Hermione ne voulait plus subir le regard de Malefoy ainsi que les commentaires de l'homme qui l'accompagnait. Elle fit rapidement demi-tour mais fut stoppée par une forte étreinte sur son poignet.

Une main décharnée la retenait avec une force étonnante. Le propriétaire de cette main s'approcha le plus possible d'elle de l'autre côté des barreaux et lui demanda de sa voix usée:

"Drago?

-Il n'est pas ici, la rassura-t-elle de suite, d'après ce que je sais il est fiancé à Astoria Greengrass et travaille au ministère.

Il la remercia d'un hochement de tête et la lâcha. Il se recoucha lentement et ferma les yeux.
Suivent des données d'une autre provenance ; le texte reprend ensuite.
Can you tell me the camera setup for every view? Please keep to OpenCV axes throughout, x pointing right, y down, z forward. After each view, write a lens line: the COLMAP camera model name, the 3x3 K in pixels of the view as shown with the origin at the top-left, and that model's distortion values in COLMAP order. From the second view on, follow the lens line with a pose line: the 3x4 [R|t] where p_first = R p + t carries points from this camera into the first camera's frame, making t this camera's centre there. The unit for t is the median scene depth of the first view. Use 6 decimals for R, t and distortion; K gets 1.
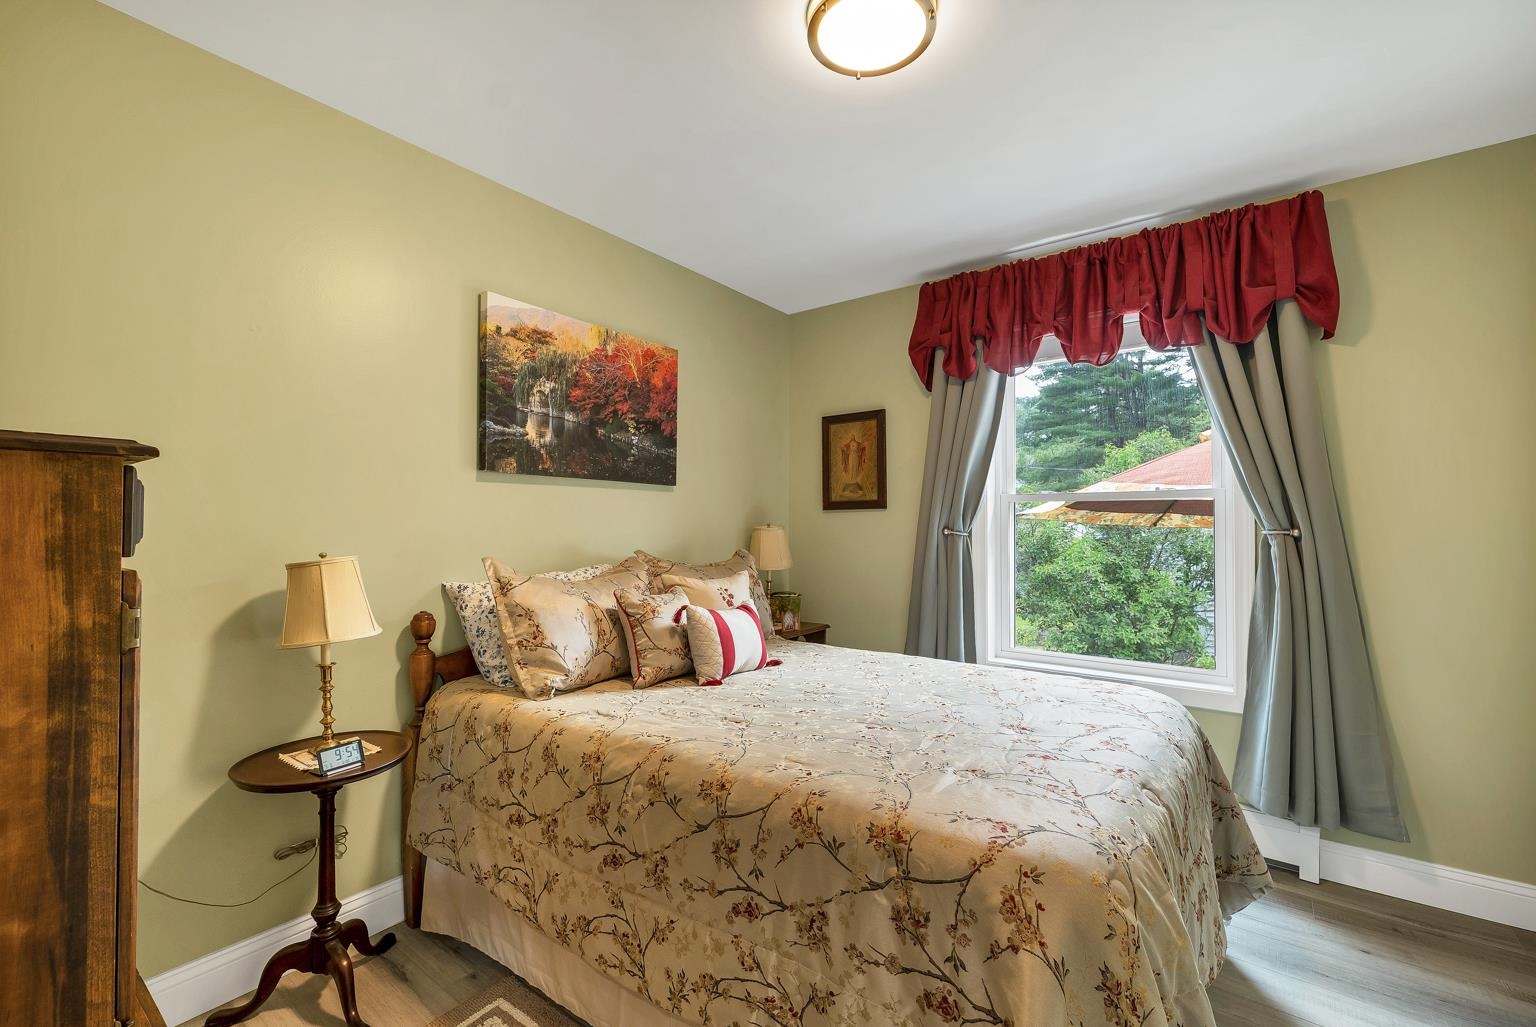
lens RADIAL K [[648.4, 0, 763.9], [0, 648.4, 513.4], [0, 0, 1]] dist [0.000667, -0.000134]
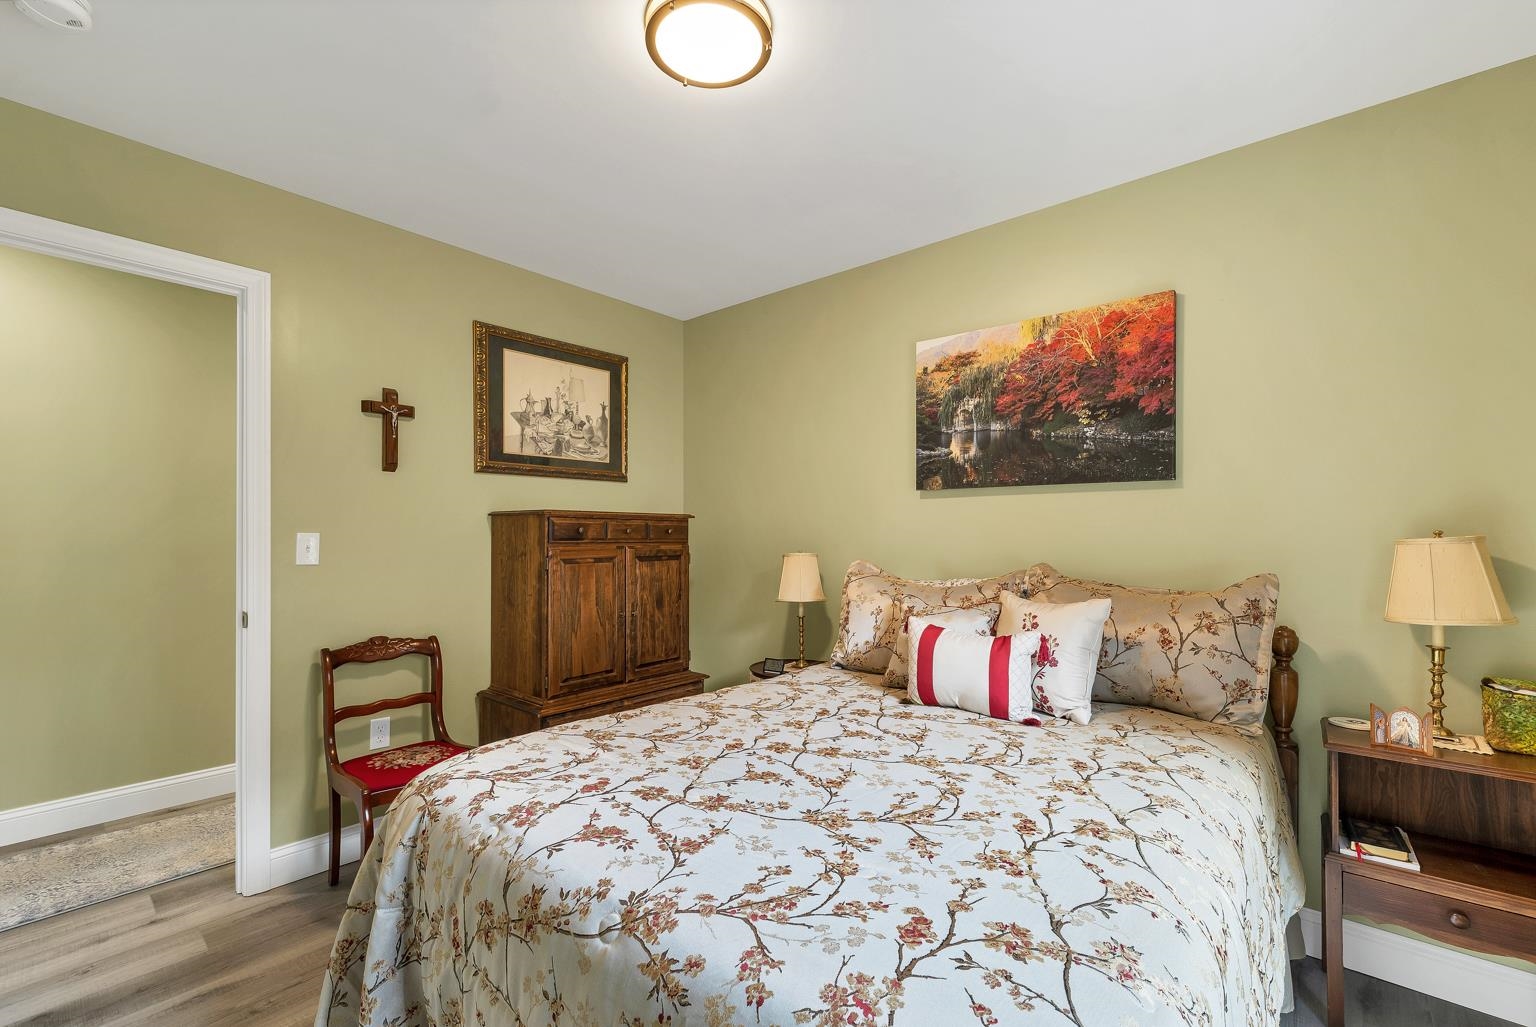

Elle rebroussa chemin pour de bon, une fois en dehors de la prison, elle se reprit un peu. Elle remarqua qu'elle avait toujours sa loutre et la fit disparaître.

Pendant toute sa visite, elle n'avait pas osé se demander ce qu'elle pouvait faire pour ces prisonniers. Maintenant qu'elle était sortie de là, elle réalisa que rien ne pouvait les aider; ils étaient déjà brisés.

Elle devait se contenter de ce petit geste pour Malefoy.

Maintenant qu'elle l'avait rassuré sur le sort de son fils, peut-être souffrirait-il moins.